还有一个多月要抗,第一次生出想要时间快一点,快一点往前走的想法。

沈桉送过来的那盆花也在我的要求下从家里移到了病房的床头柜上,或许是因为它的缘故,我才能比别人好一点。

果然是很神奇的植物,九月初的时候,和沈桉通过一次电话,他的那位进山的朋友依旧没有回来,联系不上。

好运气果然不可能永远存在。

医生对我和安安说,我能坚持到今天,实在是不容易,这个时候做手术把孩子取出来已经没必要了,现在就看我到最后半个月能不能挺住,若是挺不住提前把孩子取出来,也是活不成的,若是挺住了,孩子能活,大人也无恙,看我现在的情况,至多修养半年就能恢复,只是不知道后面半个月对我的损害如何,若是孩子消耗我再狠点,就只能把孩子取出来,舍弃掉。

我知道,如果我不答应,安安现在就会不管我的想法,让医生把孩子取出来,除了在心里让肚子里的家伙争点气别拖后腿,也只能答应医生,按他说的做。

有时候我在想,就算我顺利生下这个孩子,安安可能也喜欢不起来,毕竟这其中的磨难他都有目共睹。

呐,还没生下来,就开始操心他们的父子关系,也是对自己有点无语。

☆、 第84章

自我答应医生没几天后,安安忽然对我说要出门一趟,可能需要挺长时间才能回来,我没有问他,因为我相信他。

他走之前,我握着他的手说:“早点回来,别让我等太久。
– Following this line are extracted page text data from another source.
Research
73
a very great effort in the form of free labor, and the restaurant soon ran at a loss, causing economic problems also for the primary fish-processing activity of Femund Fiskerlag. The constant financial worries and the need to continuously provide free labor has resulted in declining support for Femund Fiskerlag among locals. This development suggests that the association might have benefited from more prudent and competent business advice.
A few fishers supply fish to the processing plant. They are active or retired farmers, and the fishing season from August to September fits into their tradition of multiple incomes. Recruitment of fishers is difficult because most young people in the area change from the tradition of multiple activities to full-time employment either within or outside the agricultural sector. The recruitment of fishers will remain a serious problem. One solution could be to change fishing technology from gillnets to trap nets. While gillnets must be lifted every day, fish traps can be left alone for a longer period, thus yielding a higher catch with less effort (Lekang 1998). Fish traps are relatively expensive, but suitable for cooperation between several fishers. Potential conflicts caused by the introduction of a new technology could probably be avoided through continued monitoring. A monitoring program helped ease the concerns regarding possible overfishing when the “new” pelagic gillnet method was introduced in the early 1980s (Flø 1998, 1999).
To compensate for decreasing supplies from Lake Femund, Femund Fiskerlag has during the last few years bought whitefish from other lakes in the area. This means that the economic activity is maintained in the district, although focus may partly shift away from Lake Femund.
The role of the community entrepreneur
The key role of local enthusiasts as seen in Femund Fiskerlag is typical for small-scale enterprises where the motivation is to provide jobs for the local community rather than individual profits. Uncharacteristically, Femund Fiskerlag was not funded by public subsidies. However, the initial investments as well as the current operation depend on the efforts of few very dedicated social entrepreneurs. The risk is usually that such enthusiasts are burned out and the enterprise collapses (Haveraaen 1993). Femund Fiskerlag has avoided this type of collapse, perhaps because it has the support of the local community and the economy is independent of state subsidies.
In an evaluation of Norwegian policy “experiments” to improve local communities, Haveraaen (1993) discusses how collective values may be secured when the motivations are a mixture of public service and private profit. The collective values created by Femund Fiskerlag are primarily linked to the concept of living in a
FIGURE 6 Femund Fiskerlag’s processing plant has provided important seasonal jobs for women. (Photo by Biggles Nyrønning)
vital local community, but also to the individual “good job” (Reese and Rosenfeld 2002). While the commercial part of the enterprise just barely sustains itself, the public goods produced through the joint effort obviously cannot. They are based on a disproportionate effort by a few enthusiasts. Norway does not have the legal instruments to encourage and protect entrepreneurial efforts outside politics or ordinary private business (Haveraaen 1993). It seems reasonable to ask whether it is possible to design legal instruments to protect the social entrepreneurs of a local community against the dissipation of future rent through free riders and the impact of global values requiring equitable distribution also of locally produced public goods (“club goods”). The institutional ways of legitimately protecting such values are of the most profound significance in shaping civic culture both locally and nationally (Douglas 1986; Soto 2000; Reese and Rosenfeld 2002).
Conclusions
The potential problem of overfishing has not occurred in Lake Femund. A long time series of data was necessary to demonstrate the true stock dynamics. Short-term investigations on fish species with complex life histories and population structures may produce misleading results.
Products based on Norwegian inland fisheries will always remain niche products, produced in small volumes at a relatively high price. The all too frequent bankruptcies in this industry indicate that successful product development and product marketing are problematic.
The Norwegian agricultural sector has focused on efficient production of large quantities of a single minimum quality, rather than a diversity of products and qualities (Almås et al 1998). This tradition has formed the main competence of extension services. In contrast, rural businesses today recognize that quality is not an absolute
”其实真实的想法是,很想无理取闹抱住他的腰嘶吼:都什么时候了,你竟然要离开我——简直混蛋又禽兽!

这个时候,内心戏依旧很足,让我对自己越加服气。

他看着我,伸手将我长长的刘海顺到一边,“等我回来。”声音温柔的让我瞬间被安抚,露出自己最帅的表情答应他:“好。”

然而,万万没想到,安安一走就走了一个月。

头一个星期还会发短信或者打个电话来,再后来就像消失了一样,联系不上,了无音信,我心里吐槽,这家伙该不会是讨厌孩子到连我也一起抛弃了吧,莫名被自己的这个有点傻逼的想法逗笑。

怀九个月半月的时候,我脑子已经有点混沌,睡的时间多,醒的时间少,常常觉得肚子坠疼的仿佛要裂开,心中害怕,却不知道在怕什么,怕死,还是怕肚子里的臭小子没坚持住见到我,或者都有,这个时候就特别想见一见安安。

但他并未回来。

半夜忽然被疼醒,守夜的医院护工训练有素,察觉不对后,就立即通知医生,好在医生在几天前就告知过,就在这几天了。

疼得太狠,没坚持住,直接昏死过去,迷迷糊糊之间,听到有人在叫我的名字,像是医生,后来又觉得是安安在唤我。

一想到安安,拼命挣扎着张张嘴,骂他:“等我睡醒了就他妈跟你决一死战,这一个多月你死去哪儿了?!”本应该是气势十足的话,但奈何我中气不足,说的跟蚊子嗡嗡嗡似的,心里咬牙切齿,恨不得马上睁开眼跳起来扑过去咬住安安,看他皱眉才开心。

可我却怎么也睁不开眼,能感觉到有人的手在触碰我肚子,被触碰的那一刻,下意识想要卷缩起身体保护住,可怎么也使不上力气,连眼皮都睁不开,急得不得了。

后来脚踝一疼,不知道过了多久,眼皮终于能睁开一些,模模糊糊的看到旁边有人在。